Il documento redatto e firmato dai proff. Lorenzo d’Avack, Laura Palazzani e Giancarlo Umani Ronchi intende instaurare una riflessione sui limiti della “legittimità” delle richieste d’interventi estetici che mirino ad eliminare dal bambino o dal giovane affetto da trisomia 21 le caratteristiche fisiche tipiche di questa patologia genetica. Nel testo è stata presa in considerazione anche l’influenza di fattori sociali, etici e culturali, senza tralasciare il concetto di salute secondo il significato oggettivo che dovrebbe avere.

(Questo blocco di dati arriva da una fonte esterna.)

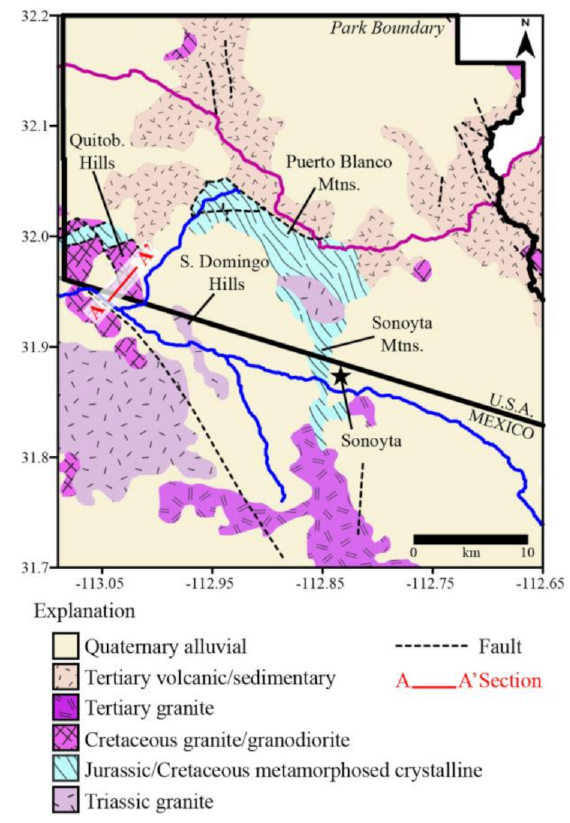
Figure 4. Geology of study area. Pink line shows the watershed boundary. Black star symbol shows the location of Sonoyta, Sonora. Map includes data from [34] in the U.S., and from [35] in Mexico. Basin-fill consists of mainly unconsolidated to weakly consolidated gravels, sands, and silts that overlie pediments on lower slopes, occurring as a set of overlapping and interconnected lenses of alluvium and slope wash adjacent to range fronts [34]. These basin-fill deposits extend outwards from the range fronts as alluvial plains sloping down towards the Sonoyta River Valley where their depths may exceed 300 m. Stream channels have been cut into the less-permeable basin-fill. These deposits are left behind by ephemeral streams (e.g., Aguajita Wash, Figure 2) that originate in the nearby mountains and merge with the Sonoyta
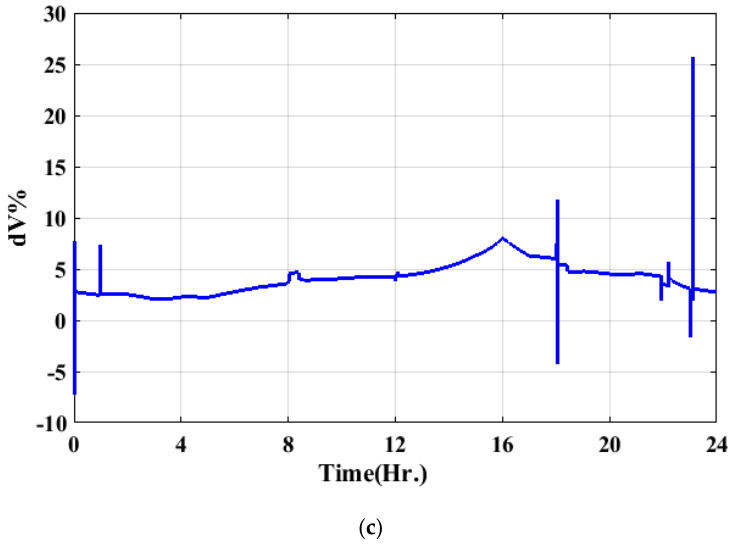
Figure 14. Load Voltage deviation; ( a ) without any compensations, ( b ) with V2G compensations, ( c ) and with DSTATCOM and V2G compensations.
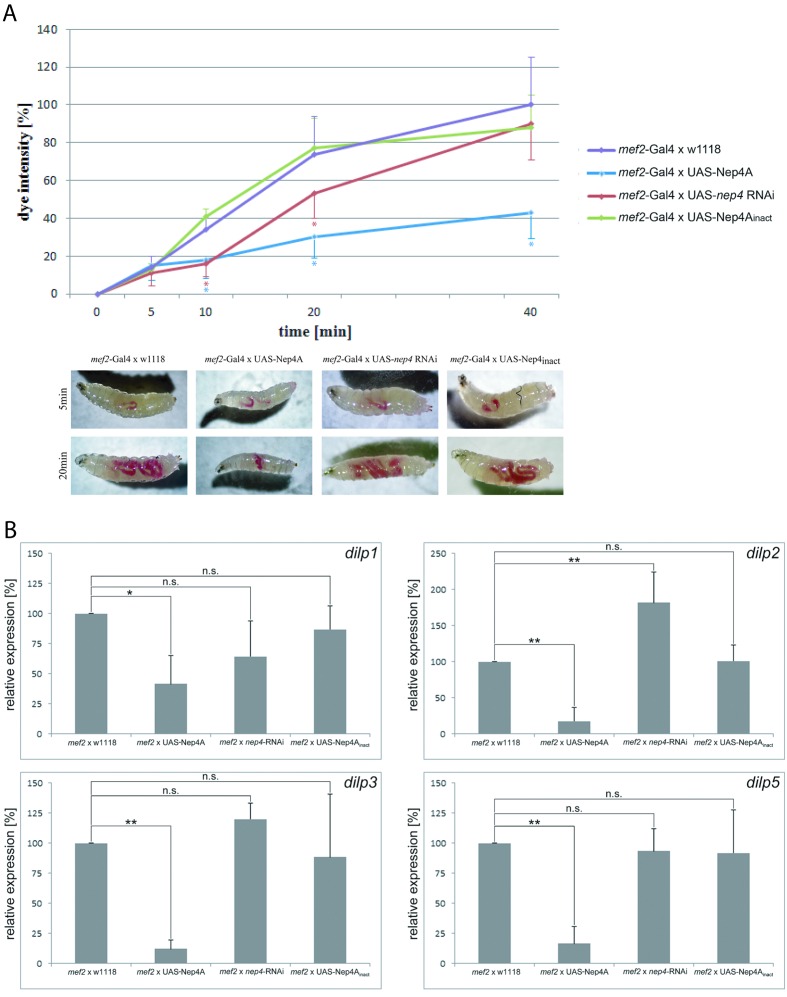
Muscle-specific modulation of nep4 expression affects food intake and dilp expression in transgenic third instar larvae.(A) The genotype-specific rates of food intake are depicted as percentages (%) relative to the intake in control specimens (mef2-Gal4 x w1118) after 40 min of feeding, which was set to 100%. While nep4 knockdown animals (mef2-Gal4 x UAS-nep4 RNAi) exhibited reduced food intake after 10 and 20 min of feeding, Nep4A overexpression animals (mef2-Gal4 x UAS-Nep4A) were characterized by reduced intake throughout the whole measurement (up to 40 min). Animals overexpressing catalytically inactive Nep4A (mef2-Gal4 x UAS-Nep4Ainact) did not exhibit any significant changes in food intake, when compared to controls. Values represent the mean (± s.d.) of at least six independent biological replicates. Asterisks indicate statistically significant deviations from controls (*p<0.05, one-way ANOVA with pairwise comparisons). The lower panel depicts representative images of the genotype-specific food intake at the indicated time points. (B) Changes in the expression of selected dilp genes are presented as percentages (%) relative to expression in control specimens (mef2-Gal4 x w1118), which was set to 100%. Muscle-specific overexpression of Nep4A (mef2 x UAS-Nep4A) reduced the expression of every dilp gene analyzed, while nep4 knockdown in the same tissue (mef2 x nep4-RNAi) resulted in upregulation of dilp2. Animals overexpressing catalytically inactive Nep4A (mef2 x UAS-Nep4Ainact) did not exhibit any significant changes in dilp expression, when compared to controls. Values represent the mean (+ s.d.) of at least three independent biological replicates, each consisting of at least three technical replicates. Asterisks indicate statistical significance (*p<0.1; **p<0.05, one-way ANOVA with pairwise comparisons); n.s. indicates ‘not significant’.DOI:
http://dx.doi.org/10.7554/eLife.19430.00910.7554/eLife.19430.010Figure 3—source data 1.Feeding assay.Depicted are dye intensities (no. of detected pixels) within the intestines of animals of the indicated genotype. At least six individuals per genotype and time point were analyzed. P values marked in bold indicate statistically significant deviations from the respective controls.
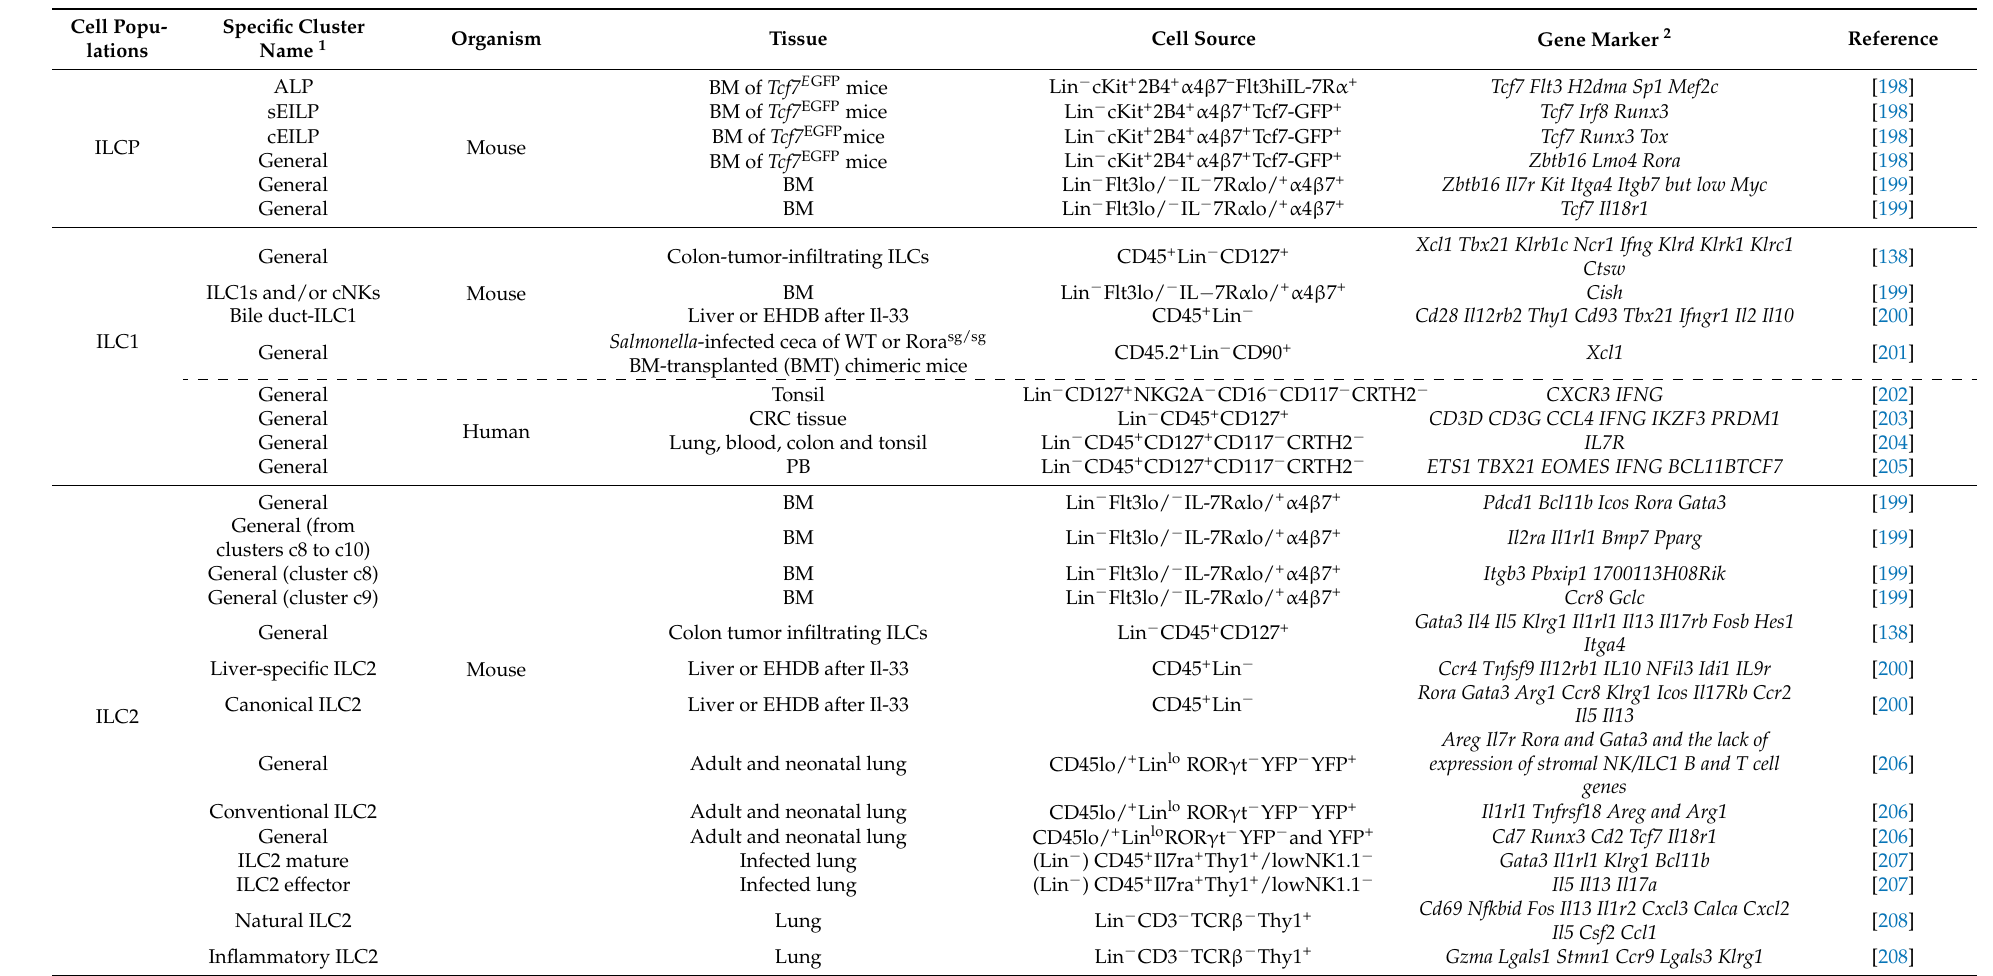
Table 2. ILC/NK classification using scRNA-seq analyses: gene markers of both humans and mice are reported. Dashed lines and upper/lower-case characters separate the genes markers of the two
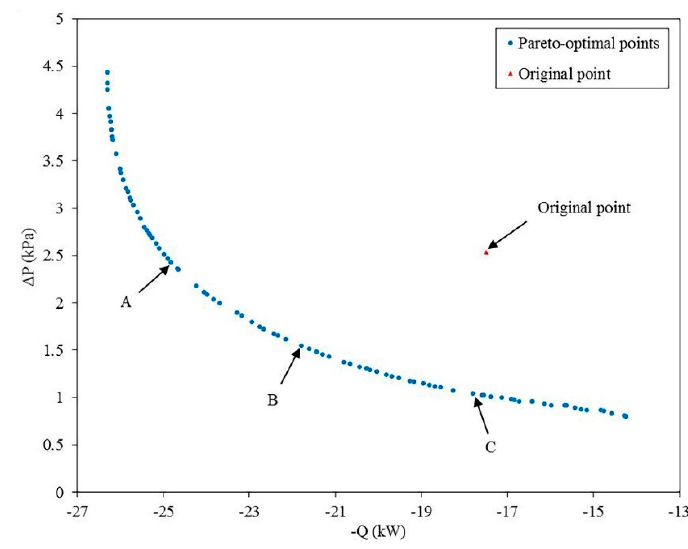
Figure 17. Pareto optimal points.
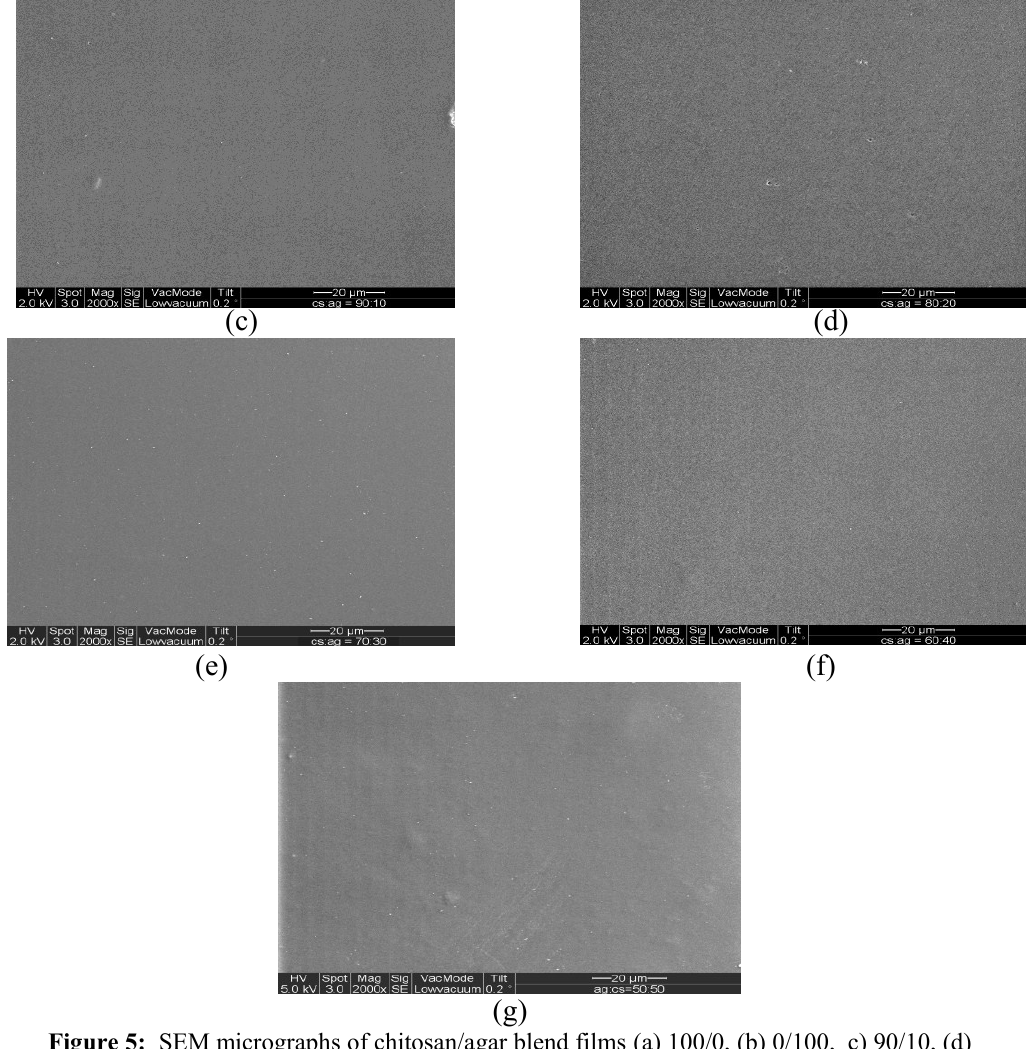
Figure 5: SEM micrographs of chitosan/agar blend films (a) 100/0, (b) 0/100, c) 90/10, (d) 80/20, (e) 70/30, (f) 60/40 and (g)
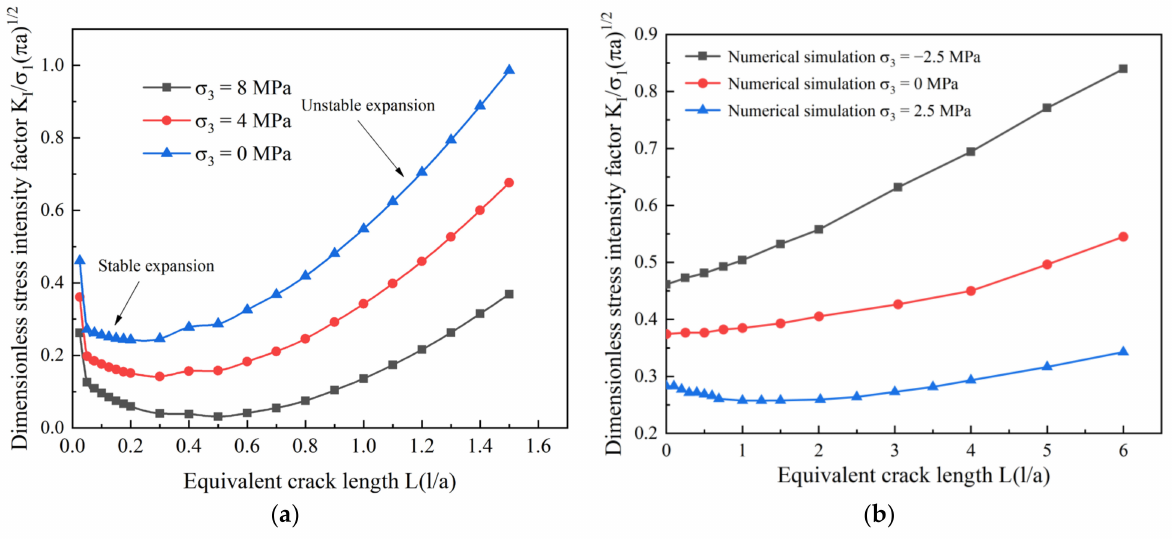
Figure 6. The relationship curves between dimensional stress intensity factor at the crack tip wing stress and crack propagation length under different confining pressures. ( a ) Theoretical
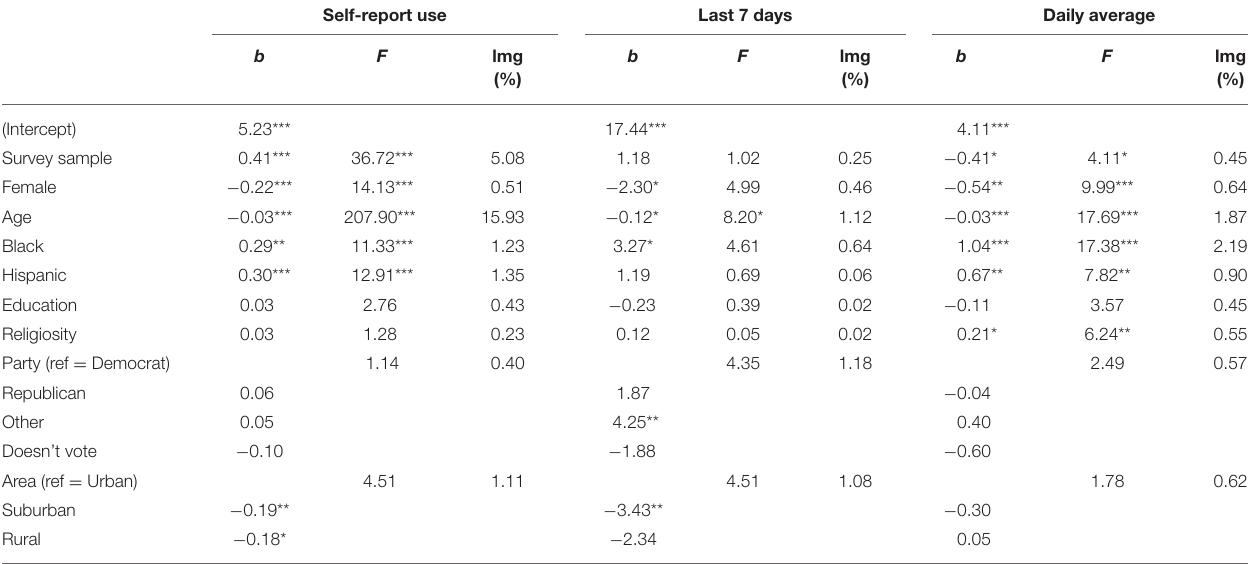
TABLE 1 | Predicting YouTube Use with Survey 1 and 2 participants combined.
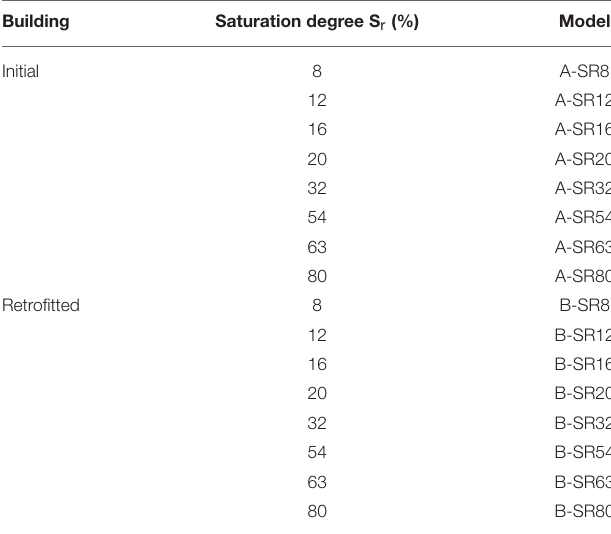
TABLE 4 | List of abbreviations for the examined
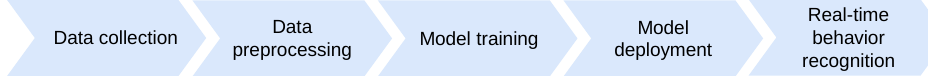
Figure 6. The flowchart of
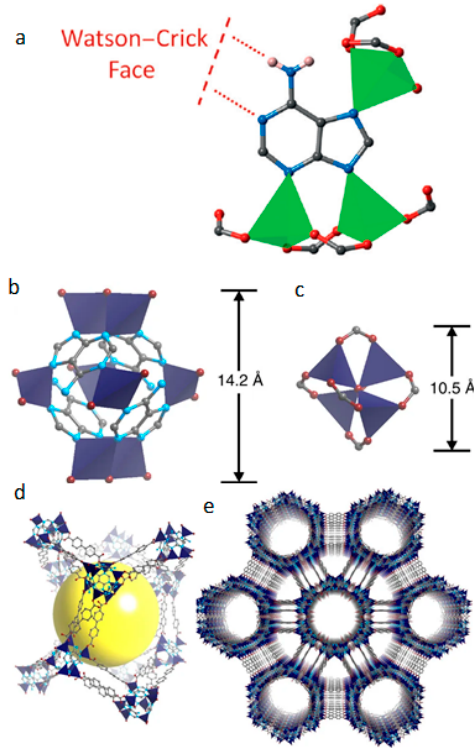
Figure 3. ( a ) Open Watson–Crick sites and the coordination environment of adenine in ZnBTCA [59]. ( b , c ) A comparative illustration of the structure and size of the building units in bio-MOF-100 and the basic zinc-carboxylate building [57]. ( d , e ) The 3-D crystal structure of bio-MOF-100 where the cavities (yellow sphere) and the large channels can be seen (Zn 2+ : green or dark blue tetrahedra, C: grey spheres, O: red spheres, N: blue spheres, H: omitted for clarity) [57].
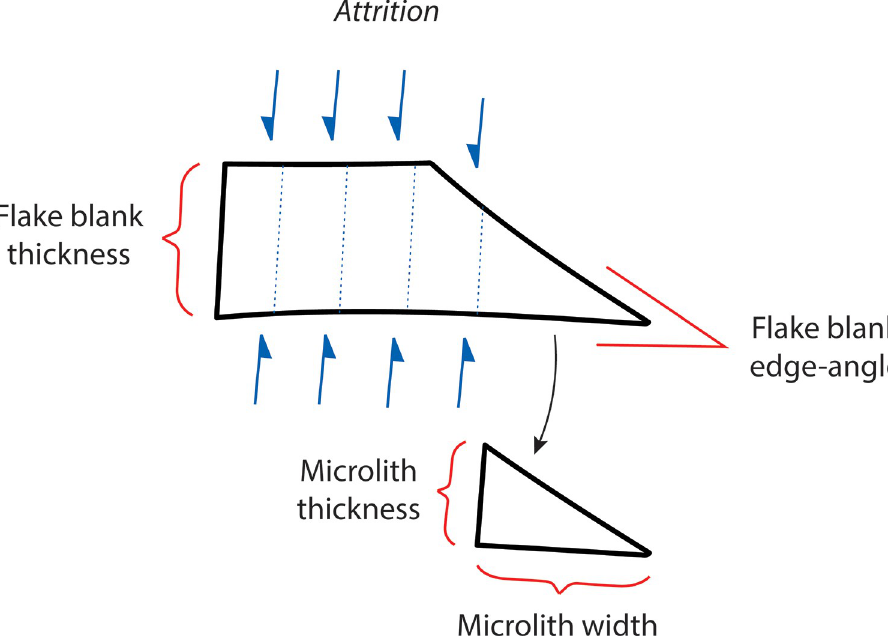
Fig 31. Schematic cross-section of flake attrition and backing, Horizon IV, Saruq al-Hadid. The drawing illustrates how the thickness of a finished microlith may not reflect the thickness of the flake blank. Attrition progresses until the microlith falls within the desired thickness range; the width of the finished microlith will be strongly influenced by the edge-angle of the flake blank.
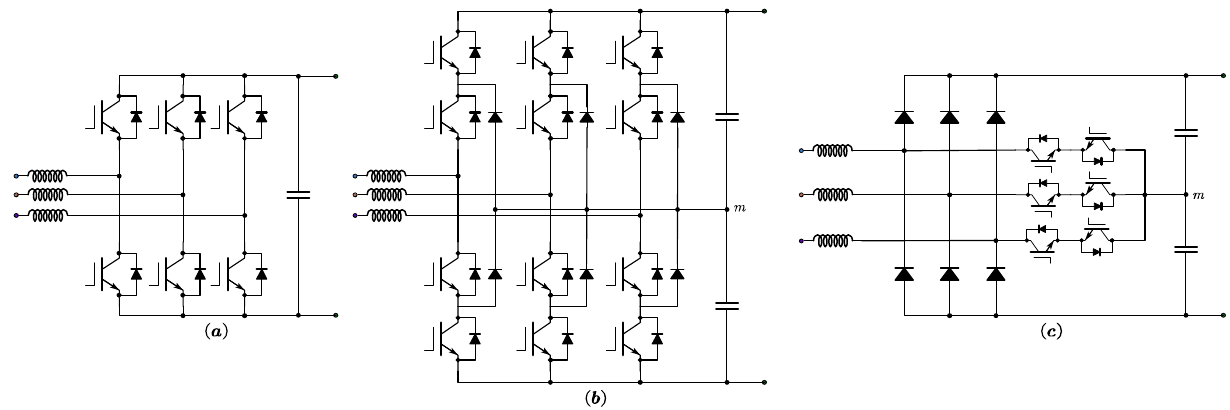
Figure 5. DC-AC converter topologies for electric vehicle ultra-fast charging application: ( a ) three- phase two-level rectifier; ( b ) NPC converter; ( c ) Vienna rectifier.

In particolare il CNB si è soffermato sul fatto che non si tratta di un intervento strettamente terapeutico quanto di una “necessita” mai sentita dal paziente, quanto dei genitori nello “sforzo” di aiutare il proprio figlio a vivere una vita il più possibile priva di pregiudizi. Come i luminari hanno evidenziato, è inaccettabile dare vita ad interventi “sproporzionati”, invasivi e rischiosi rispetto ai benefici ottenibili.
Vengono utilizzate, a ben vedere, le parole “accanimento estetico”. Non solo. Il Comitato sostiene che se un intervento deve avere luogo in persone maggiorenni, esso deve essere subordinato ai seguenti parametri:
- il bilanciamento dei rischi e benefici deve essere commisurato alle condizioni psico-fisiche del paziente, con riferimento anche alla percezione che il paziente ha del proprio corpo e dei risultati che si attende dall’intervento;
- la funzionalità degli organi interessati deve avere la priorità sul risultato estetico;
- l’informativa al paziente deve essere completa, con una adeguata consulenza anche psicologica.
Per ciò che riguarda i bambini e gli interventi sulle persone incapaci di intendere e volere (nei casi più gravi dell’espressione della Sindrome di Down, N.d.R.) il limite deve essere segnato incontrovertibilmente dall’interesse oggettivo per il raggiungimento di uno stato di salute effettivo e non per “omologare” la persona all’immaginario comune diffuso, ad esempio, dalla televisione, dal quale deve oltretutto essere tutelato in modo tale che non possa provocare al malato il rifiuto della propria immagine.
Concludendo: l’operazione è ritenuta eticamente accettabile se il paziente è ben conscio di rischi e benefici, della necessità di cure costanti e se vi sia un effettivo miglioramento della salute. Linee guida etiche ben precise, chiamate ad essere rispettate.